Thoughts on Big Data Technologies (3): Objections Worth Thinking About
Despite (or maybe because of) the huge amount of hype in recent years MapReduce still has many vocal opponents. On one side its focus on local rather than global consistency, a lack of schemas, an architecture that embraces the unreliable network and natural support semi-structured or unstructured data have made us reconsider the use of incumbent database technologies when dealing with large datasets. On the other side of the argument; it hasn’t learn’t much from the long history of academic work that has come from the database field. Sections of the database community are not happy about this and there has been (and still is) some disdain for this this greenfield approach to the problem.
Stonebraker: “MapReduce is a major step backwards”
The backlash against MapReduce started in 2009, most notably via Michael Stonebraker and David DeWitt, two prominent members of the database community. The original posts have been taken down (and are no longer available on waybackmachine either which is unfortunate – I have a paper copy available on request) but it’s fair to summarise the points made as:
- MapReduce is a step backwards: Schemas allow you to separate the physical implementation of storage from the logic that operates on your data.
- A poor implementation: The lack of indexes and ignorance of data skew make it a purely brute force implementation.
- A lack of novelty: concepts data back to the 1980s.
- Incompatibility with the huge array of DBMS tools.
- A lack of integrity (referential) and ACID properties that protect against unexpected results.
All these points, whilst slightly contentiously put, were reasonable. In fact they were backed up further in the paper ‘A Comparison of Approaches to Large Scale Data Analysis’ published at Sigmod ’09 (the world’s most prestigious database conference). This presented a ‘bake off’ between Vertica, DBMX and Hadoop over a range of basic queries such as grep, ‘group by’ and more complex analytical tasks (I’ve included one figure from the paper on the right). The databases prevailed in almost all benchmarks by as much as a factor of 7.

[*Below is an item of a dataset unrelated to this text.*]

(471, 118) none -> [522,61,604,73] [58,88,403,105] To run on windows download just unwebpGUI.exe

However one has to question the implicit assumption that databases and MapReduce really are direct competitors. Are they really? I don’t see MapReduce being something designed to compete with data-warehousing tools. If anything, it is more akin to a data-enabled compute grid. A technology designed to process very specific, large-scale tasks (like building a search index) over web-scale datasets rather than as a generalist data analytics tool.
MapReduce was never supposed to be, or compete with, data-warehousing tools. If anything, it is more akin to a data-enabled compute grid.

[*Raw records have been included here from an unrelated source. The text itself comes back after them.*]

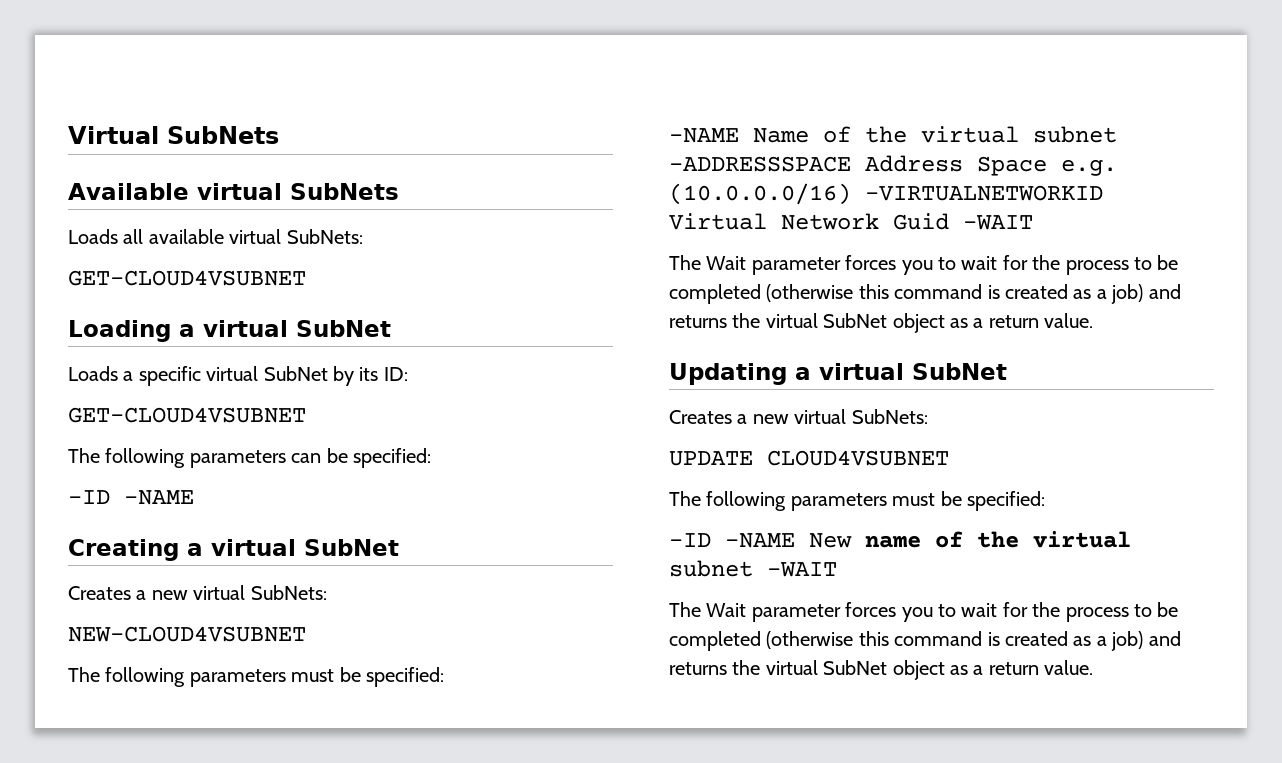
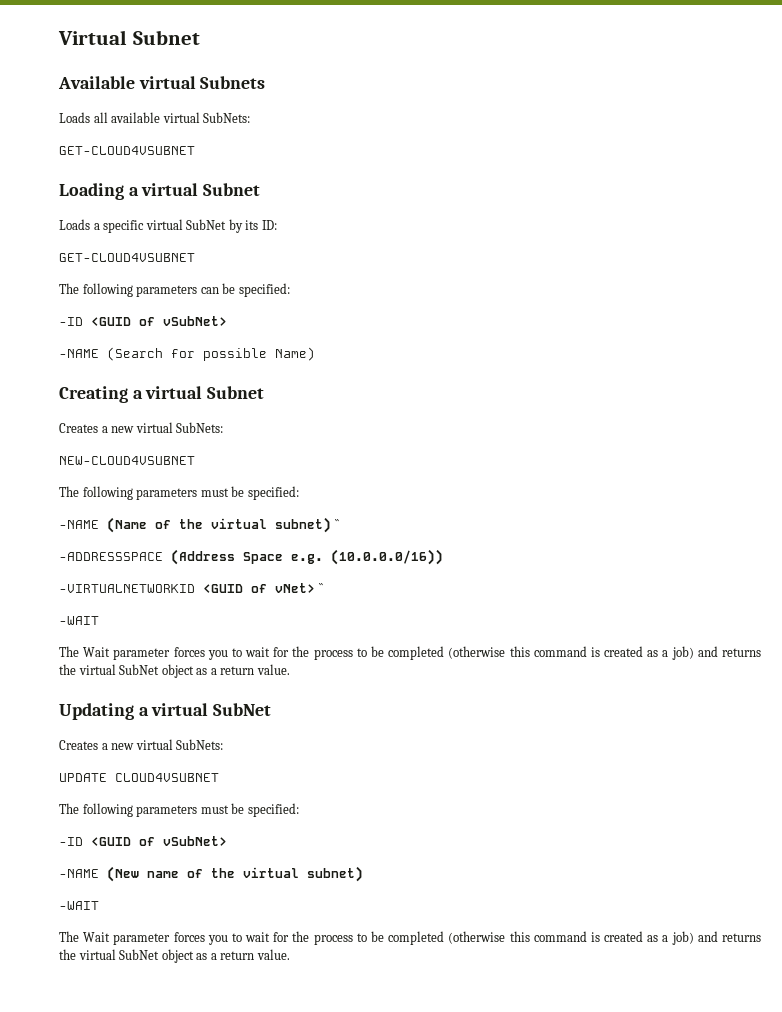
[68,126,279,144] Virtual SubNets -> [58,30,200,45] Virtual Subnet
[289,183,399,200] SubNets -> [200,76,266,89] Subnets
[296,320,391,337] SubNet -> [203,183,261,196] Subnet
[124,490,194,505] -NAME -> [91,316,227,326] [59,347,315,361] <GUID of vSubNet> // -NAME (Search for possible Name)
[304,539,399,556] SubNet -> [207,386,265,399] Subnet
[753,126,1117,143] [669,155,1117,176] [669,183,1103,205] [669,213,949,230] Name of the virtual subnet -ADDRESSSPACE Address Space e.g. (10.0.0.0/16) -VIRTUALNETWORKID Virtual Network Guid -> [107,517,339,533] [59,549,443,565] [59,583,323,593] (Name of the virtual subnet) `` // -ADDRESSSPACE (Address Space e.g. (10.0.0.0/16)) // -VIRTUALNETWORKID <GUID of vNet> `` //
[725,533,852,548] -NAME New -> [91,836,227,846] [59,866,139,882] <GUID of vSubNet> // -NAME (New
[669,560,753,577] subnet -> [307,866,363,882] subnet) //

Another interesting angle is its heritage. MapReduce comes from a hacker culture (rather than an enterprise one). A background of engineers that are far more likely reach for simple tools – file systems, sockets and the like – from which to compose solutions, rather than taking the more holistic like databases and bending them to their will (an approach more consistant with enterprise technology culture). The hacker culture (which is prevalent at Google and other prominent internet software companies) is typical of this. Additional functionality tends to be layered on top (for example Google’s BigTable, Tensing, Megastore providing tabular, SQL and ACID properties respectively). So it would appear that MapReduce represents a bottom-up approach to batch processing very large data sets, unencumbered by the past and with all the benefits of imperative programming languages, whilst the database focusses more on keeping your data safe and structured, and letting you get at it quickly. For these focuses it is still king.